Turn the stretch of the material below that opens with the line containing "common name: American golden plover" and closes with the line containing "genus: Chaetopleura" into a numbered list, skipping any blank lines and leaving out everything else.
** Begin Source material **
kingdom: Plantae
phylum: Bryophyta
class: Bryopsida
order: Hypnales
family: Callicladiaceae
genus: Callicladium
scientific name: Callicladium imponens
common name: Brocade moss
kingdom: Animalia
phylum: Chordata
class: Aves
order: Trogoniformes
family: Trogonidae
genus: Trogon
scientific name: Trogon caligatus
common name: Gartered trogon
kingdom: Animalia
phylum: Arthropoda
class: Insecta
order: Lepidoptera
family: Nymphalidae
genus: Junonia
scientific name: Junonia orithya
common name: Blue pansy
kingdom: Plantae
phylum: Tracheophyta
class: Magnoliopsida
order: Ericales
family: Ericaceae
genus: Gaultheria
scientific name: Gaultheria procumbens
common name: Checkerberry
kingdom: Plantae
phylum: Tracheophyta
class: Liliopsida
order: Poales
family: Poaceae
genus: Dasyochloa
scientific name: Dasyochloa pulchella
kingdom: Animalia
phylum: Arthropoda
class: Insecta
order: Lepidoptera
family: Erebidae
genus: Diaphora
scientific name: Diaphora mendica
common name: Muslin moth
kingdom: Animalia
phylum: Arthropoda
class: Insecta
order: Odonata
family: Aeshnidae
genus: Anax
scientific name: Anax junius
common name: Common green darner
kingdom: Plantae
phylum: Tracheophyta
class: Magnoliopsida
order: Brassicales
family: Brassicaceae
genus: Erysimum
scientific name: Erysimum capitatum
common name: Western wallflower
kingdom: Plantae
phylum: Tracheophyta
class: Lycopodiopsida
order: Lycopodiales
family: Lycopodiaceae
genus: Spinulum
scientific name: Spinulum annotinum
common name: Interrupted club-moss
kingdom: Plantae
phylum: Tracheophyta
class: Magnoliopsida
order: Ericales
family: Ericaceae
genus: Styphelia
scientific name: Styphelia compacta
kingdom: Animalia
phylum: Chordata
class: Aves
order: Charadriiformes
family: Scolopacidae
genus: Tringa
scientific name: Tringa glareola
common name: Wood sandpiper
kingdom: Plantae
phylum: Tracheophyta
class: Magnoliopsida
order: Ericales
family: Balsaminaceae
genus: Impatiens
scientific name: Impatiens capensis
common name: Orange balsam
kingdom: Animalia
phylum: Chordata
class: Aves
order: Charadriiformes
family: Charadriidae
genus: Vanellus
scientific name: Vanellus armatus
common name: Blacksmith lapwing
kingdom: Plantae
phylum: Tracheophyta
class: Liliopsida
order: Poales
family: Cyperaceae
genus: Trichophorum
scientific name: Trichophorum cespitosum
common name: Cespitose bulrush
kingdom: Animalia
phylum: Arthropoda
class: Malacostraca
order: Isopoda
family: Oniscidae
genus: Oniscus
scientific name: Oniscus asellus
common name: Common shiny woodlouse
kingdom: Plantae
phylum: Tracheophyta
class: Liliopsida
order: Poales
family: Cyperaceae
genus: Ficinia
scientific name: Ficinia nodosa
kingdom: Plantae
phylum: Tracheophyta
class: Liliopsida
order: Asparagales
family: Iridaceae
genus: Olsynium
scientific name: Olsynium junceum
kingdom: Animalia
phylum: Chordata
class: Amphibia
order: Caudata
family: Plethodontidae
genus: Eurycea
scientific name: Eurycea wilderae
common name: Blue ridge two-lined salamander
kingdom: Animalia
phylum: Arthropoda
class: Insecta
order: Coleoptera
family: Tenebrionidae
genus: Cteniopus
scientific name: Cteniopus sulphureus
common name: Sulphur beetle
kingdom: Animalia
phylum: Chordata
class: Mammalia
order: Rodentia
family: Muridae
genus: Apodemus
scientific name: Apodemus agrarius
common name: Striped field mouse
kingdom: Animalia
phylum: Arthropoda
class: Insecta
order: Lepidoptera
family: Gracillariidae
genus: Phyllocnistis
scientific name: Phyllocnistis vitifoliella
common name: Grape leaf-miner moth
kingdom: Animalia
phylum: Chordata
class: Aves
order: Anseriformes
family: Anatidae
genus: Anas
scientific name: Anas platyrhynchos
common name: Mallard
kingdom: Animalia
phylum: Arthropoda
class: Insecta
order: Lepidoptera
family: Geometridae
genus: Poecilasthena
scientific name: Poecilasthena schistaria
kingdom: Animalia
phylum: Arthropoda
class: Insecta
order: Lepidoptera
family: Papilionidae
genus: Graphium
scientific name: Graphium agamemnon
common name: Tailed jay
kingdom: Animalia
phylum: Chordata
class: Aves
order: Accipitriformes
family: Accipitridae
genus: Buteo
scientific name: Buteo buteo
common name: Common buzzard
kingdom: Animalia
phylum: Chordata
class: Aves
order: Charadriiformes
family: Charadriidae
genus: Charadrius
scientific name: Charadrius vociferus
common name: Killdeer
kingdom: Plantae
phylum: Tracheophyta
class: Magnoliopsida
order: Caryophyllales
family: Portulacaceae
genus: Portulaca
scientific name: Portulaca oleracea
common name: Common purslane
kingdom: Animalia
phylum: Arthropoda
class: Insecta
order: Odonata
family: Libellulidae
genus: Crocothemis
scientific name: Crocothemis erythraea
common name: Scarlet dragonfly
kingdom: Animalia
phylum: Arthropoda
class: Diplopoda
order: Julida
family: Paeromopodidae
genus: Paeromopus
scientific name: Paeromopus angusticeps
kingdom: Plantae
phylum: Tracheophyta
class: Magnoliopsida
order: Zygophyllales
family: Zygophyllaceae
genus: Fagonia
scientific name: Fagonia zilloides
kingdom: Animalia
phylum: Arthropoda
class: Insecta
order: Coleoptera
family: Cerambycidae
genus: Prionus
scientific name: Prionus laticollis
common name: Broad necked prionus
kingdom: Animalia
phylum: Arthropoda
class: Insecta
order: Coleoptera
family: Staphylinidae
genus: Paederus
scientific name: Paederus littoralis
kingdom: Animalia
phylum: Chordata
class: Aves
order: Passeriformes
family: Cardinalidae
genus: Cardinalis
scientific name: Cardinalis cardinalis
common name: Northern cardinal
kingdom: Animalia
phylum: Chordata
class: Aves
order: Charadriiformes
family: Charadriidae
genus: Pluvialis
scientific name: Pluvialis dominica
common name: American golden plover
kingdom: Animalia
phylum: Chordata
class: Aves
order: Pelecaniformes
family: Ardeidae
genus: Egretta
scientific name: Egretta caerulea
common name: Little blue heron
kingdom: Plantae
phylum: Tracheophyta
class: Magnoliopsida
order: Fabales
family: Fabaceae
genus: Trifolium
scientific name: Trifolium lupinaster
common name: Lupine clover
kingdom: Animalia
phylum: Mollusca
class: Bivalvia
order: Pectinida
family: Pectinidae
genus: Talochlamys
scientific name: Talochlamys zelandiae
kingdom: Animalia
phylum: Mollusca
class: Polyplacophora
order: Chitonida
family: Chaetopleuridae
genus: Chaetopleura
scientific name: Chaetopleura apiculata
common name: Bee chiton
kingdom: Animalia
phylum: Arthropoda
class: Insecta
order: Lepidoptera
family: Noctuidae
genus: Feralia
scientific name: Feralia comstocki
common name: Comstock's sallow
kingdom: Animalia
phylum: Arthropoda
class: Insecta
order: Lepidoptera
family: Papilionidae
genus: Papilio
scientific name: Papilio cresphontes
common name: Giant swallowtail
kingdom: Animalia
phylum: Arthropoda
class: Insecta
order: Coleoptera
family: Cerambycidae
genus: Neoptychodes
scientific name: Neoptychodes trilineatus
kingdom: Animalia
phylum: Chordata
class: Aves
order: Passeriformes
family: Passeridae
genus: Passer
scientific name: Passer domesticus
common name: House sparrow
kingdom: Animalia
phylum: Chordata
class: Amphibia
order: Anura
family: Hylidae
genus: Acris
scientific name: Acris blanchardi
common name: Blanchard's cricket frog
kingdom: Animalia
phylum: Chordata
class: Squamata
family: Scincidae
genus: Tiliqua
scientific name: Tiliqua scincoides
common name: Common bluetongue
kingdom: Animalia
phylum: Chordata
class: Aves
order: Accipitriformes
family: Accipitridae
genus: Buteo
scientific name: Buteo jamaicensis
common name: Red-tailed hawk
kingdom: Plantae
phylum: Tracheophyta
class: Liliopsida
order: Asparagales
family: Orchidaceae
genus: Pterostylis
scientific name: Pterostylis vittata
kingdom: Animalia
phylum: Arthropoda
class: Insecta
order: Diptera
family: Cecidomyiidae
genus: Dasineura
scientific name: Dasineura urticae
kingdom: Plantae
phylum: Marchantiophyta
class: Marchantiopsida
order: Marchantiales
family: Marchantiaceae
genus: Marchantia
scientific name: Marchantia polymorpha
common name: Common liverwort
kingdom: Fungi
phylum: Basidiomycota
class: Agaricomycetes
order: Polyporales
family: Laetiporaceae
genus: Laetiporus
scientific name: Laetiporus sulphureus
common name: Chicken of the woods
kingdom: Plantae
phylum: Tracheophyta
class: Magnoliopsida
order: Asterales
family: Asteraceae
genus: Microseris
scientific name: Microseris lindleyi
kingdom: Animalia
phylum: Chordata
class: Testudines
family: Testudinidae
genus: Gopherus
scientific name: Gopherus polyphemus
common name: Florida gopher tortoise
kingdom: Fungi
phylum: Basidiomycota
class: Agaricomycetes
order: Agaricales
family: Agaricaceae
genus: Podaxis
** End Source material **
# Response
1. common name: American golden plover
2. kingdom: Animalia
3. phylum: Chordata
4. class: Aves
5. order: Pelecaniformes
6. family: Ardeidae
7. genus: Egretta
8. scientific name: Egretta caerulea
9. common name: Little blue heron
10. kingdom: Plantae
11. phylum: Tracheophyta
12. class: Magnoliopsida
13. order: Fabales
14. family: Fabaceae
15. genus: Trifolium
16. scientific name: Trifolium lupinaster
17. common name: Lupine clover
18. kingdom: Animalia
19. phylum: Mollusca
20. class: Bivalvia
21. order: Pectinida
22. family: Pectinidae
23. genus: Talochlamys
24. scientific name: Talochlamys zelandiae
25. kingdom: Animalia
26. phylum: Mollusca
27. class: Polyplacophora
28. order: Chitonida
29. family: Chaetopleuridae
30. genus: Chaetopleura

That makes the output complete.